In the mailing-list message on UTF-8 source file encoding, how does Corentin say the CRLF issue is solved?

Excerpt to read |

= Beginning of Section =

C++ Logo


Advanced search

Re: [isocpp-core] P2295 Support for UTF-8 as a portable source file encoding

From: Corentin <corentin.jabot_at_[hidden]>
Date: Sat, 11 Jun 2022 17:55:19 +0200
We had previous discussions in SG16 and conversation with Hubert (who is
the main stakeholder) where we all agreed that the final wording we want is
"characters are mapped, in an implementation-defined manner, to a sequence
of translation character set elements."
Whether we do this in this paper or the other, I fundamentally do not care
as long as we land on that wording.

"end-of-line indicators" is an ill-defined term that was meant to cover the
record case specifically , but the reformulation does that as well.
The CRLF issue is pre existing, and it is solved not by some fuzzy phase 1
introduction of different characters out of thin air, but by considering
the CRLF sequence as a whole as a line break in later phases.

On Sat, Jun 11, 2022 at 5:24 PM William M. (Mike) Miller <
william.m.miller_at_[hidden]> wrote:

> On Sat, Jun 11, 2022 at 10:59 AM Corentin <corentin.jabot_at_[hidden]>
> wrote:
>> On Sat, Jun 11, 2022 at 4:52 PM William M. (Mike) Miller <
>> william.m.miller_at_[hidden]> wrote:
>>> On Sat, Jun 11, 2022 at 4:01 AM Corentin <corentin.jabot_at_[hidden]>
>>> wrote:
>> My second comment regards new-line characters and end-of-line indicators.
>>> As I understand it, there are two real-world scenarios the existing wording
>>> is intended to cover: cases where different characters or sequences (CR,
>>> CRLF) are used instead of new-lines, and record-oriented files where there
>>> is no character at the end of a line. The word "introducing" is appropriate
>>> for the latter case, but it seems incongruous for the former. Could we
>>> replace that phrase with "representing end-of-line indicators as new-line
>>> characters"?
>> This is preexisting and better addressed when we process P2348
>> Whitespaces Wording Revamp which addresses that point.
> I think it is arguably more germane to this paper than that one. This
> paper deals directly with the Phase 1 mapping of input source to the
> logical source representation, and putting new-lines into the stream is
> part of that process. P2348 deals principally with the post-Phase-1
> treatment of white space. I'd prefer to get Phase 1 clearly specified in
> this paper and make only small tweaks (like renaming new-line to
> line-break) to Phase 1 in P2348. (I don't want to get into a discussion of
> that paper in this thread, but I strongly prefer the rewording I suggested
> above to the treatment of the point in P2348, which is another reason I'd
> like to make the change here.)
> --
> William M. (Mike) Miller | Edison Design Group
> william.m.miller_at_[hidden]

Received on 2022-06-11 15:55:31

= End of Section =

Supplied material |
= Beginning of Section =

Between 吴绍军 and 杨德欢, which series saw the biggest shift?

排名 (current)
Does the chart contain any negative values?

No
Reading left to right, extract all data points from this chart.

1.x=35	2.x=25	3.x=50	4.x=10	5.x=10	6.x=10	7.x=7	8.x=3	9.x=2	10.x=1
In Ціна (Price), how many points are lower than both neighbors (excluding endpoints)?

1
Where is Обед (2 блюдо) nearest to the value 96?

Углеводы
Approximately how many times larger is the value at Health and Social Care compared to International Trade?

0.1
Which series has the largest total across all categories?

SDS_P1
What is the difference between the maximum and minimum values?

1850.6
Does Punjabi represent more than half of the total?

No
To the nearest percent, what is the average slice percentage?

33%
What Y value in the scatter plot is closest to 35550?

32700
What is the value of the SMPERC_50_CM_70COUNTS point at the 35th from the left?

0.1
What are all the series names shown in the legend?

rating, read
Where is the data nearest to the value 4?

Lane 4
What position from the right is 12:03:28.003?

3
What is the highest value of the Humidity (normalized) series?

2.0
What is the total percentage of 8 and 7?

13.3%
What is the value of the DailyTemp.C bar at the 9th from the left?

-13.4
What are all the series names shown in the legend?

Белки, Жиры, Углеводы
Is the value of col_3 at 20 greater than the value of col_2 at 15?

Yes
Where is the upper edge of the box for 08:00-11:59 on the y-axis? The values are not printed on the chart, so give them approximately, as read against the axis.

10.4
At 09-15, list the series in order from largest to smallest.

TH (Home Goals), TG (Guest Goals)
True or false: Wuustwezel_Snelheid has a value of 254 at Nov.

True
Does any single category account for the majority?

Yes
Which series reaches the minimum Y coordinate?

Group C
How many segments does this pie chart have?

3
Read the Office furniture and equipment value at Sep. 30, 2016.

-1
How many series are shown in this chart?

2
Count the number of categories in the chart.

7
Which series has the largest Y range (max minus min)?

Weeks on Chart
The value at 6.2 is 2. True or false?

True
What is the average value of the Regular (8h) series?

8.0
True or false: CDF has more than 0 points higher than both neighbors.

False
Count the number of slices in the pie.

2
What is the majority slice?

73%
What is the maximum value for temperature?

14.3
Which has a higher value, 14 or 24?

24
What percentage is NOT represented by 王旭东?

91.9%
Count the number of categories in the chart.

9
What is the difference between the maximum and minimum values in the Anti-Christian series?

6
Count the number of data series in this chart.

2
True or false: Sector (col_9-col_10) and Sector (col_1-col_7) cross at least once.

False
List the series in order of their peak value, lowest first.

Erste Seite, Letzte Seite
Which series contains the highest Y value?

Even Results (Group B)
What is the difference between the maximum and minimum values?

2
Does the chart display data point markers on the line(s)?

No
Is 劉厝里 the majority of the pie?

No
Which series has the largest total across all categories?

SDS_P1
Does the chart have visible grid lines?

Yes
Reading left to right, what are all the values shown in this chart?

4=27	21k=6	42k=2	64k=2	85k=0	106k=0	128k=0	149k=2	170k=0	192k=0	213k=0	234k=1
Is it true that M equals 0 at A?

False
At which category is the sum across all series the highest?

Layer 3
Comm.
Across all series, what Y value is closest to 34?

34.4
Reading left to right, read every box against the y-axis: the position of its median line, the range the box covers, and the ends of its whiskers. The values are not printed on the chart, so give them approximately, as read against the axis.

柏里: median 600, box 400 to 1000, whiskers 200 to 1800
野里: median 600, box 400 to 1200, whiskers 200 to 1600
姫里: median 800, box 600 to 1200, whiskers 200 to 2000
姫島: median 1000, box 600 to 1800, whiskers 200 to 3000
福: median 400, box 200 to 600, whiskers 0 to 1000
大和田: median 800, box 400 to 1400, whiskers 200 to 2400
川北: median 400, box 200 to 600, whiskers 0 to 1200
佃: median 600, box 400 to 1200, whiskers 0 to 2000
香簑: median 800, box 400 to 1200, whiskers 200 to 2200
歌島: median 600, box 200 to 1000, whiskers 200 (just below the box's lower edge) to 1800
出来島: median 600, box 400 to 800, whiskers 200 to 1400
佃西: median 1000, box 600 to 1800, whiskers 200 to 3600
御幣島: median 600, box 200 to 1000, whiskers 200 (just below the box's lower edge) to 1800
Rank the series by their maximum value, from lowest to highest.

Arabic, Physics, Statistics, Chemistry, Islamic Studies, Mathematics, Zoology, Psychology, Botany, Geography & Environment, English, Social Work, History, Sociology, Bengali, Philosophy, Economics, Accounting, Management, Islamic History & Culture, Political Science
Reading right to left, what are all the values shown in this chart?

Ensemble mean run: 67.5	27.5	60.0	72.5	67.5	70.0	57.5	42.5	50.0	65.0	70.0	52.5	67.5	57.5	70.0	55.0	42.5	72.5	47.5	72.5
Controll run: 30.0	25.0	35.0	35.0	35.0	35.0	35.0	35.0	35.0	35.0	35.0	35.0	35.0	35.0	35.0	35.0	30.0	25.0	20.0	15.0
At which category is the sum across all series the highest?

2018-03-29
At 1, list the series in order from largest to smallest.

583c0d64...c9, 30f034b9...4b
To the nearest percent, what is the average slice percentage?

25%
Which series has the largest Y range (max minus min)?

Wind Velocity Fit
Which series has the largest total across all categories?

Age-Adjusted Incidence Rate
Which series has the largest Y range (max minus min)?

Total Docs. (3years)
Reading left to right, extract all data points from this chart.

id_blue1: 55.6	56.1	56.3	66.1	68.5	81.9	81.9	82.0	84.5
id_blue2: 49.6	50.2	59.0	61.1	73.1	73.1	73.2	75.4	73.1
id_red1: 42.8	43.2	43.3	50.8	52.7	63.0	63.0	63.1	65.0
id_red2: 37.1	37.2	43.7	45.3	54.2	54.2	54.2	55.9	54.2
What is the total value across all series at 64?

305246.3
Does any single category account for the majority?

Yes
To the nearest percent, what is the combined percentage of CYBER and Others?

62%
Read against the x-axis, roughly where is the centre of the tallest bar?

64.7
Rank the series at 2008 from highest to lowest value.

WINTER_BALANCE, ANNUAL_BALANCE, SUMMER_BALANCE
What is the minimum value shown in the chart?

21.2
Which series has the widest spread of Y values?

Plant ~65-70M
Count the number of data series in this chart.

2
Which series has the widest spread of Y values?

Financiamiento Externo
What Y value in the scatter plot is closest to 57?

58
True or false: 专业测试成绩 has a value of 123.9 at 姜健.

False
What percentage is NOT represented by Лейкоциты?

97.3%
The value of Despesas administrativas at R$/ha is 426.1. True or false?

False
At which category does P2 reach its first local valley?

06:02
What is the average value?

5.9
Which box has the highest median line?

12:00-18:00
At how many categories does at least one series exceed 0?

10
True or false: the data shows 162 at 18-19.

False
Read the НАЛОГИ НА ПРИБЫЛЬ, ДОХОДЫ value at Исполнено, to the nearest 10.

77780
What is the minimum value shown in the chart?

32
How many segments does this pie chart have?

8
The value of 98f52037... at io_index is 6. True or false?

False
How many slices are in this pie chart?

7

= End of Section =

Your response | By treating the CRLF sequence as a whole as a line break in later phases.